# Need help with another ghosting problem with sublimation



## suomaf (Jan 7, 2009)

Hey guys,

I just bought a large format heat press and I am getting ghosting issues. I read through some posts here and I was wondering if any experts have any suggestions.

I am pretty sure that I am facing the most ghosting from shrinkage problems and also a little from the paper shifting.
I have done some experiments and I know that the fabric has a maximum shrinkage of 7% . This means that the piece will shift "inwards" about 1-2 " and major ghosting comes about. The artwork is precise enough that I cannot have any ghosting.

I am preshrinking the fabric as I type this but it takes way too long. The order is about 7000 pcs and I calculate that preshrinking will take 3 days. And even then I am not getting the fabric to shrink to its maximum. I have read some posts about lowering the temperature to 390 or 388. Do you think it will work in this case?

Also a question about the spray. We have a spray way dealer here, was wondering what their product code is. Is this the spray we use for applique embroidery? At the moment I am thinking of using a piece of paper to over the whole thing so that it will not move. 

The main problem with the shifting is that this machine is hydraulic and I cannot set the pressure, so when it lifts, it seems like a vacuum is created and the paper will move.

Any suggestions will be appreciated. Thanks


----------



## PrintMonkey (Jul 15, 2006)

suomaf said:


> The main problem with the shifting is that this machine is hydraulic and I cannot set the pressure, so when it lifts, it seems like a vacuum is created and the paper will move.
> 
> Any suggestions will be appreciated. Thanks


This could be the main problem as it doesn't take much
when at temp to leave a ghost image, just a second or 2.

Use a Teflon cover sheet (reuse over & over) or even paper 
(unprinted newsprint, kraft paper) which is 1 time use.
Heat tape or spray tack (misting) can be used to hold the transfer in place.

Not sure of the shrinkage problem as the pressure form the press should hold the shirt in place.

HTH,
M


----------



## cprvh (Jan 23, 2006)

If shrinkage is the problem, try lowering your temperature. We press many items down to 360F. It seems to really help with finicky items. 

If the ghosting is caused by the paper shifting, then a touch of adhesive spray in just a small area might do the trick.


----------



## suomaf (Jan 7, 2009)

Hey guys,
Not sure if this will help anyone but I found a very specific way of doing it so that I can bypass preshrinking. At the moment, the temp is set at 190 Celsius. 
I have a 100% cotton fabric at the bottom of the press, the piece that needs to be printed goes next, then the paper. Finally at the closest point to the heat source, I put another paper to act as a backing.

• • • •

## QUESTIONS TO ANSWER
1. Answer these questions about the sublimation ghosting thread:
(a) What maximum shrinkage did the original poster find for the fabric?
(b) How low does cprvh say they press many items?
(c) In the last post, what temperature is the press set to?
2. Reproduce word for word the passage of the sublimation ghosting thread that begins at the words "I am pretty" and stops after the words "have any ghosting.".
The items after this point were drawn from a separate source.

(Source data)
• • • •

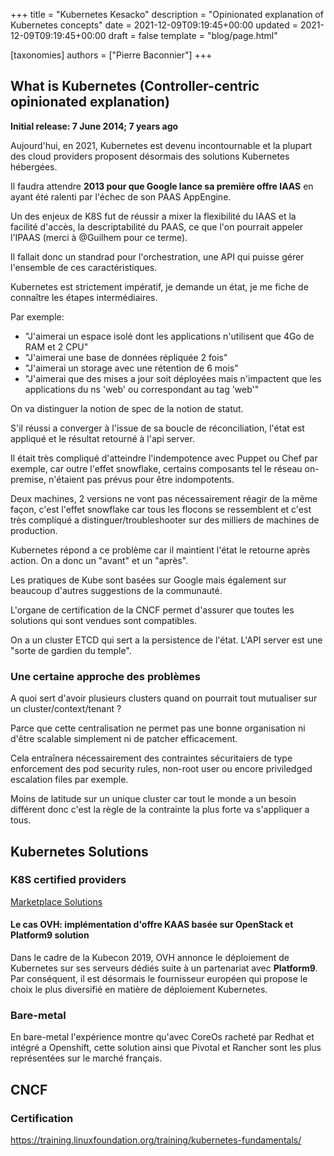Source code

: +++
title = "Kubernetes Kesacko"
description = "Opinionated explanation of Kubernetes concepts"
date = 2021-12-09T09:19:45+00:00
updated = 2021-12-09T09:19:45+00:00
draft = false
template = "blog/page.html"

[taxonomies]
authors = ["Pierre Baconnier"]
+++

## What is Kubernetes (Controller-centric opinionated explanation)

**Initial release: 7 June 2014; 7 years ago**

Aujourd'hui, en 2021, Kubernetes est devenu incontournable et la plupart des cloud providers proposent désormais des solutions Kubernetes hébergées.

Il faudra attendre **2013 pour que Google lance sa première offre IAAS** en ayant été ralenti par l'échec de son PAAS AppEngine.

Un des enjeux de K8S fut de réussir a mixer la flexibilité du IAAS et la facilité d'accès, la descriptabilité du PAAS, ce que l'on pourrait appeler l'IPAAS (merci à @Guilhem pour ce terme).

Il fallait donc un standrad pour l'orchestration, une API qui puisse gérer l'ensemble de ces caractéristiques.

Kubernetes est strictement impératif, je demande un état, je me fiche de connaître les étapes intermédiaires.

Par exemple:

- "J'aimerai un espace isolé dont les applications n'utilisent que 4Go de RAM et 2 CPU"
- "J'aimerai une base de données répliquée 2 fois"
- "J'aimerai un storage avec une rétention de 6 mois"
- "J'aimerai que des mises a jour soit déployées mais n'impactent que les applications du ns 'web' ou correspondant au tag 'web'"

On va distinguer la notion de spec de la notion de statut.

S'il réussi a converger à l'issue de sa boucle de réconciliation, l'état est appliqué et le résultat retourné à l'api server.

Il était très compliqué d'atteindre l'indempotence avec Puppet ou Chef par exemple, car outre l'effet snowflake, certains composants tel le réseau on-premise, n'étaient pas prévus pour être indompotents.

Deux machines, 2 versions ne vont pas nécessairement réagir de la même façon, c'est l'effet snowflake car tous les flocons se ressemblent et c'est très compliqué a distinguer/troubleshooter sur des milliers de machines de production.

Kubernetes répond a ce problème car il maintient l'état le retourne après action. On a donc un "avant" et un "après".

Les pratiques de Kube sont basées sur Google mais également sur beaucoup d'autres suggestions de la communauté.

L'organe de certification de la CNCF permet d'assurer que toutes les solutions qui sont vendues sont compatibles.

On a un cluster ETCD qui sert a la persistence de l'état. L'API server est une "sorte de gardien du temple".

### Une certaine approche des problèmes

A quoi sert d'avoir plusieurs clusters quand on pourrait tout mutualiser sur un cluster/context/tenant ?

Parce que cette centralisation ne permet pas une bonne organisation ni d'être scalable simplement ni de patcher efficacement.

Cela entraînera nécessairement des contraintes sécuritaiers de type enforcement des pod security rules, non-root user ou encore priviledged escalation files par exemple.

Moins de latitude sur un unique cluster car tout le monde a un besoin différent donc c'est la règle de la contrainte la plus forte va s'appliquer a tous.

## Kubernetes Solutions

### K8S certified providers

[Marketplace Solutions](https://v1-18.docs.kubernetes.io/fr/docs/setup/pick-right-solution)

#### Le cas OVH: implémentation d'offre KAAS basée sur OpenStack et Platform9 solution

Dans le cadre de la Kubecon 2019, OVH annonce le déploiement de Kubernetes sur ses serveurs dédiés suite à un partenariat avec **Platform9**. Par conséquent, il est désormais le fournisseur européen qui propose le choix le plus diversifié en matière de déploiement Kubernetes.

### Bare-metal

En bare-metal l'expérience montre qu'avec CoreOs racheté par Redhat et intégré a Openshift, cette solution ainsi que Pivotal et Rancher sont les plus représentées sur le marché français.

## CNCF

### Certification

https://training.linuxfoundation.org/training/kubernetes-fundamentals/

• • • •

## RESULTS IN ORDER
1.
(a) 7%
(b) 360F
(c) 190 Celsius

2.
I am pretty sure that I am facing the most ghosting from shrinkage problems and also a little from the paper shifting.
I have done some experiments and I know that the fabric has a maximum shrinkage of 7% . This means that the piece will shift "inwards" about 1-2 " and major ghosting comes about. The artwork is precise enough that I cannot have any ghosting.